- Born: Chosgi Odsir 1260 Borderlands of Tibet-Qinghai-Xinjiang
- Died: 1320 (aged 59–60)
- Occupations: Translator, writer
- Writing career
- Notable work: Praise of Mahakala

= Chosgi Odsir =

Lamaist scholar, writer, translator and monk

Chosgi Odsir (Choiji Odser, Chogsi Odser, Chos kyi 'Od) (1260–1320) was a Lamaist scholar, writer, translator into Mongolian and Buddhist monk. He was the teacher of Shirab Sengge.

He was born in the Tibet-Qinghai-Xinjiang border, and was probably of Oirat or Uighur ethnicity. He started studying at the Sakyapa ("red hat") order in Tibet early on in his life. There, he learned to read and write in Mongol, Tibetan and Uighur. At 35 he had mastered the five sciences of Buddhism. In 1295 he started to translate the Praise of Mahakala into Mongolian. He also compiled his Dictionary of Poetics and the Zürken Tolt, a book on the Mongolian language.

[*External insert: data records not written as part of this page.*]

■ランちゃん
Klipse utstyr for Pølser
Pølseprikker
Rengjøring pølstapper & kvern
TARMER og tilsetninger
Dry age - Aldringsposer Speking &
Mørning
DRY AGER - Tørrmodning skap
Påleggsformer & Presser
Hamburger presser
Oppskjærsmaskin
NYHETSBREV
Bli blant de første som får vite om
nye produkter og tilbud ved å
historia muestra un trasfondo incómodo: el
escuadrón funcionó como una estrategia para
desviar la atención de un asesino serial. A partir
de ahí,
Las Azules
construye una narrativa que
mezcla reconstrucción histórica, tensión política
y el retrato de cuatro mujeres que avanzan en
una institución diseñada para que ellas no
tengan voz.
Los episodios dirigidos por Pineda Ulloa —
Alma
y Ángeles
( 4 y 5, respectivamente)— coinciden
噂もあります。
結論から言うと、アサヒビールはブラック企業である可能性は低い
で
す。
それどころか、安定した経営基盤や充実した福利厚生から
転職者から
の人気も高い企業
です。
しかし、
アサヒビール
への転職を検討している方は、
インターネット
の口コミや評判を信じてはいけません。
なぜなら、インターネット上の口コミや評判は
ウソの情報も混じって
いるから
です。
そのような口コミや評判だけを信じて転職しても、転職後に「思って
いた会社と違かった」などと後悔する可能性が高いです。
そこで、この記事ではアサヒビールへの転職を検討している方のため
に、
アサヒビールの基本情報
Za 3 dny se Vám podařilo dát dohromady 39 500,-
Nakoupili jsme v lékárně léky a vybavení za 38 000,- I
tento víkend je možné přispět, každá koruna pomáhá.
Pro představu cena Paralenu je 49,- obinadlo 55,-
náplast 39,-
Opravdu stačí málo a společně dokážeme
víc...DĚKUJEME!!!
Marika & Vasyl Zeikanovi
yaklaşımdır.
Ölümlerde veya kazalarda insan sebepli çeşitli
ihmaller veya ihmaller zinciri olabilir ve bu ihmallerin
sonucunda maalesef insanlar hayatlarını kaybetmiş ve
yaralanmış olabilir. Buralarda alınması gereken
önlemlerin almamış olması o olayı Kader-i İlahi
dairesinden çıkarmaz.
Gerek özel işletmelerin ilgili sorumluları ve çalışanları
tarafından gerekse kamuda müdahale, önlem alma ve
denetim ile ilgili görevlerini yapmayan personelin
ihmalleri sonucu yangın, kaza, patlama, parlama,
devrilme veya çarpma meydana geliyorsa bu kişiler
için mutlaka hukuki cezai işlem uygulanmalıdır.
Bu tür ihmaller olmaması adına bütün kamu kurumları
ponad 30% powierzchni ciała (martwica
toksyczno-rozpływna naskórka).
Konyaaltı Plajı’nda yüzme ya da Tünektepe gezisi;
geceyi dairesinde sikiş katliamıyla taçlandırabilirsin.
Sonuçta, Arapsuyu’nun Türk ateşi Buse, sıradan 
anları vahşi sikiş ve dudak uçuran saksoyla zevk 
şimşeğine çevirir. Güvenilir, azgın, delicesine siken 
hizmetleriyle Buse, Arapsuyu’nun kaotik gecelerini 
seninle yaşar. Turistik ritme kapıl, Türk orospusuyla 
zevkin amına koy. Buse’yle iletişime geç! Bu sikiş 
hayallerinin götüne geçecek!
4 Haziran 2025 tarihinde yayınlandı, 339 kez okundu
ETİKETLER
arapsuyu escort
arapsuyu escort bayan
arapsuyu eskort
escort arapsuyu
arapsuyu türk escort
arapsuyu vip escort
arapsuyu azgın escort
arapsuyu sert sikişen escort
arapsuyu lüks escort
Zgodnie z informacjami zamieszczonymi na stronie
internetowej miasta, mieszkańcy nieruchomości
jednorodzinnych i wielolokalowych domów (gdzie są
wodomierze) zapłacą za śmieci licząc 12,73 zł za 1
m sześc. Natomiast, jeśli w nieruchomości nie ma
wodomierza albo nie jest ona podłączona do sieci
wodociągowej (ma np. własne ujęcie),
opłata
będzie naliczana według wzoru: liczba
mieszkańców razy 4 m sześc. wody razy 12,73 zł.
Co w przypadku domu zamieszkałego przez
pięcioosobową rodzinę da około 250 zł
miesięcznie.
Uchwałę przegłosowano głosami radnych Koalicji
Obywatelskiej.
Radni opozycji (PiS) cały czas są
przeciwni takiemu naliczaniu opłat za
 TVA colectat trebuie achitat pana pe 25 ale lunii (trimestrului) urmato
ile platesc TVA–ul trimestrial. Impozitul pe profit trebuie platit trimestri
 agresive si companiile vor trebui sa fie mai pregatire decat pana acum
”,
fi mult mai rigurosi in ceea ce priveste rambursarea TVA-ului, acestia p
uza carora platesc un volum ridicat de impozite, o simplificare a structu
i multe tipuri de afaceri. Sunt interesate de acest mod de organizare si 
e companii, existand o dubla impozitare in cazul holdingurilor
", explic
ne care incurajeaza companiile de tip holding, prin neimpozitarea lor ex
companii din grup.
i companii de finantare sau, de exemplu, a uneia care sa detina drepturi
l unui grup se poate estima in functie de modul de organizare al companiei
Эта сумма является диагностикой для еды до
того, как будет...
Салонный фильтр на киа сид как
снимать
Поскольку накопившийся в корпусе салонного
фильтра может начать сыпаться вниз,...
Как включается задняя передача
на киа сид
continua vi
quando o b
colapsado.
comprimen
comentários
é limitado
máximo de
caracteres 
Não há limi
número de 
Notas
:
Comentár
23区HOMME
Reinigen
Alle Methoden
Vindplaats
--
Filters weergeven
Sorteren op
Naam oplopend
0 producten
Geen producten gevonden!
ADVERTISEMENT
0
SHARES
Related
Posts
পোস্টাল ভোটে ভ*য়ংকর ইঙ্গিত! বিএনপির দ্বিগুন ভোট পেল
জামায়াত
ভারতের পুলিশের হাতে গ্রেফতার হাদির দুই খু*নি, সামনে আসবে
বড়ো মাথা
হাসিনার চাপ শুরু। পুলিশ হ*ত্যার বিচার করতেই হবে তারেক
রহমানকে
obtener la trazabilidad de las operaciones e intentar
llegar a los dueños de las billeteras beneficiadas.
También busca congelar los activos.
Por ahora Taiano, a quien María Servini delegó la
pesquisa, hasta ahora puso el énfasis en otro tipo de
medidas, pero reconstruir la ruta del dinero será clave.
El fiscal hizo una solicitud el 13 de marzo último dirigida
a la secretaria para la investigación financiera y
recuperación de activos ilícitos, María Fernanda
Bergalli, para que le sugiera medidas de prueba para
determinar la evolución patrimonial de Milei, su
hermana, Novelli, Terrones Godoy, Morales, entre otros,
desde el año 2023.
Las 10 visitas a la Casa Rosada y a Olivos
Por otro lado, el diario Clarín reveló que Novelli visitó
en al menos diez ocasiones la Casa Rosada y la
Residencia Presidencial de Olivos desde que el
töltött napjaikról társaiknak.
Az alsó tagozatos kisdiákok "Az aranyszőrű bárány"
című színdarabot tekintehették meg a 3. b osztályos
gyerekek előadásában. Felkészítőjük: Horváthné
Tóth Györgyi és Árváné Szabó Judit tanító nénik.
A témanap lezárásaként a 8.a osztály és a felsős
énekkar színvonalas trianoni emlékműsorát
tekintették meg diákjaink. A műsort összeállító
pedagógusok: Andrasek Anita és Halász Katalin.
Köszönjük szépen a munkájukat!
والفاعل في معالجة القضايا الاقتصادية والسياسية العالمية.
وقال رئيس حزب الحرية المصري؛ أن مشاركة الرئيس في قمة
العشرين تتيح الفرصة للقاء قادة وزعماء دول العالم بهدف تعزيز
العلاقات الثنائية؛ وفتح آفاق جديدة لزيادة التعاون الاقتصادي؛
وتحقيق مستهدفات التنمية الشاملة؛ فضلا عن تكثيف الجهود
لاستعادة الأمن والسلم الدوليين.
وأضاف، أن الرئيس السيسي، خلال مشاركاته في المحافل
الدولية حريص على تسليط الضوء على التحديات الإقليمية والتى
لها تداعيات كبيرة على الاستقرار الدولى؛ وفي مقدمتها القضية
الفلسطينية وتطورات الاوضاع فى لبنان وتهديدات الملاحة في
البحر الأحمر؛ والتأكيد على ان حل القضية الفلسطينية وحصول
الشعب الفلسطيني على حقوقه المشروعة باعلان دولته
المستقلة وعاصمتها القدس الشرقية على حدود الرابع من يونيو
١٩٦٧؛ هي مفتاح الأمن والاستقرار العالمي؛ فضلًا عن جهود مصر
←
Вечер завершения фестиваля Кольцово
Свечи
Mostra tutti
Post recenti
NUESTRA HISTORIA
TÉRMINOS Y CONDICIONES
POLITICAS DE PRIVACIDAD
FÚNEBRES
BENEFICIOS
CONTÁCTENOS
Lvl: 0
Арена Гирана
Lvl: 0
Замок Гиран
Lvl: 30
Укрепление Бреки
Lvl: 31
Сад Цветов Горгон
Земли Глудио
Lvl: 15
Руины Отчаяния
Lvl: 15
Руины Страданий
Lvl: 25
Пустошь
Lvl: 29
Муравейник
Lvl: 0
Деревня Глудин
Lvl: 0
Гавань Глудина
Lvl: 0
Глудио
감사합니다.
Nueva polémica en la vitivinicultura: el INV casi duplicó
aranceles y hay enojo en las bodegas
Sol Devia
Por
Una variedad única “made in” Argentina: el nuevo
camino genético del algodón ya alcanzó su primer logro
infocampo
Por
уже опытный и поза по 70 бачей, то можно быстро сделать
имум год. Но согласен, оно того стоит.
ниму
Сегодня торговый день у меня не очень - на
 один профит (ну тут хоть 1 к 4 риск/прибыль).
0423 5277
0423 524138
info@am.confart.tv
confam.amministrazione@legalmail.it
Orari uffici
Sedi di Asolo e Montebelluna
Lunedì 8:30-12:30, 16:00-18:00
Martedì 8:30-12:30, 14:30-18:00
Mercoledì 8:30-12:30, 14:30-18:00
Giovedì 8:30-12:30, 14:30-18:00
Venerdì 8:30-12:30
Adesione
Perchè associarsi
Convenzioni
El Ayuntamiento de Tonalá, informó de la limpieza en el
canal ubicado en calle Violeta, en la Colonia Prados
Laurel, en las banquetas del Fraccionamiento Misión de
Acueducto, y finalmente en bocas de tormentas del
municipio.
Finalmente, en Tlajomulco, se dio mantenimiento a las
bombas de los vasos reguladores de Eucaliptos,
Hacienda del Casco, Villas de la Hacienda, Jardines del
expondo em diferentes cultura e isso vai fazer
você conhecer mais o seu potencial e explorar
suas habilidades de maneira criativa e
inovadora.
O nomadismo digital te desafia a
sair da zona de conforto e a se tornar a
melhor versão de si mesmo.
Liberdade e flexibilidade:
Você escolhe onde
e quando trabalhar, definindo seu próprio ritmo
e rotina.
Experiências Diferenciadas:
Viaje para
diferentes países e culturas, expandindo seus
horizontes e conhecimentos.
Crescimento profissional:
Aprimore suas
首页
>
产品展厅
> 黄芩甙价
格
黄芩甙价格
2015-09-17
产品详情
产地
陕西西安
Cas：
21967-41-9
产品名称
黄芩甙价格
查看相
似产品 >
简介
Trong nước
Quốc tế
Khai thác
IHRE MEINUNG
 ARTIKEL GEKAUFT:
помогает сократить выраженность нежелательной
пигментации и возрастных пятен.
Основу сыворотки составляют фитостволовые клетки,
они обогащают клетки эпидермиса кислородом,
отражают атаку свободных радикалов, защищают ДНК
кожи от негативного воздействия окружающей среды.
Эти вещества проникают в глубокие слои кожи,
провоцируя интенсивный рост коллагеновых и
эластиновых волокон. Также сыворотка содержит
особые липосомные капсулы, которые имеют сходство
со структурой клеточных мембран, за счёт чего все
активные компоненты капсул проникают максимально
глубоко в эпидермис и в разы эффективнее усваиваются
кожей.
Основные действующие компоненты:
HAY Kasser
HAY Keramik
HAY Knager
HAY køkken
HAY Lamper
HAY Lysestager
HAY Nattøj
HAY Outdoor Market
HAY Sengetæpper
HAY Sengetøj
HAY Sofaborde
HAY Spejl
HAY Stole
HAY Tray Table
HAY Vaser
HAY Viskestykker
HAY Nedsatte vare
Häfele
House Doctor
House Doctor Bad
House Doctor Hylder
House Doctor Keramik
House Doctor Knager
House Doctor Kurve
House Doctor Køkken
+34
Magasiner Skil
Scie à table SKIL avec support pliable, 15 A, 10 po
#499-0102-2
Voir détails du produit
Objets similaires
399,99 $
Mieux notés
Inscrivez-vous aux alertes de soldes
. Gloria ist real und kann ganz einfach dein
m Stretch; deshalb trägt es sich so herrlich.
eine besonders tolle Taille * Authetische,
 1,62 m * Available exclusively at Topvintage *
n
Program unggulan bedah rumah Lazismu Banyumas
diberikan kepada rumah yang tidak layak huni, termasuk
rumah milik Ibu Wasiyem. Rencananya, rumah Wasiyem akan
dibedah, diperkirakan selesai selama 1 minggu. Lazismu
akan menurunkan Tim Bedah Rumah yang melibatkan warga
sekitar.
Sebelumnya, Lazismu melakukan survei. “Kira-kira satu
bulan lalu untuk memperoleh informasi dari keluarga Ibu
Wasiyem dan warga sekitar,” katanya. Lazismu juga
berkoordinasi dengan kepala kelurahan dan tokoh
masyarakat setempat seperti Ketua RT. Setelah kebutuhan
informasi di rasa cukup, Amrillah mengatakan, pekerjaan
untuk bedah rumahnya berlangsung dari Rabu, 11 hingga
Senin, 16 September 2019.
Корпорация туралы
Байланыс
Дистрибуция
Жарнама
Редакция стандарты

The long Buddhist poem translated by Chogsi in the early 14th century was published with his benediction in 1312. In addition to the prose translation of the poem, he added a commentary in alliterative quatrains. In 1312 he translated and published the Bodhisattvacaryāvatāra, a Mahāyāna Buddhist text written in the eight century in Sanskrit verse by Shantideva (Śāntideva), a Buddhist monk at Nālandā Monastic University in India, where it was also composed. Further, he compiled a Tibetan version of the Lalitavistara, the "Twelve deeds [of Buddha]," which was left unfinished.

His disciple Shirab Sengge continued his work of translation into Mongolian, translating the last of the Lalitavistara's twelve deeds. His disciple also translated the Suvarṇaprabhāsa Sūtra, known in Mongolian as the Altan gerel ("Golden Beam"), as well as a life of Buddha.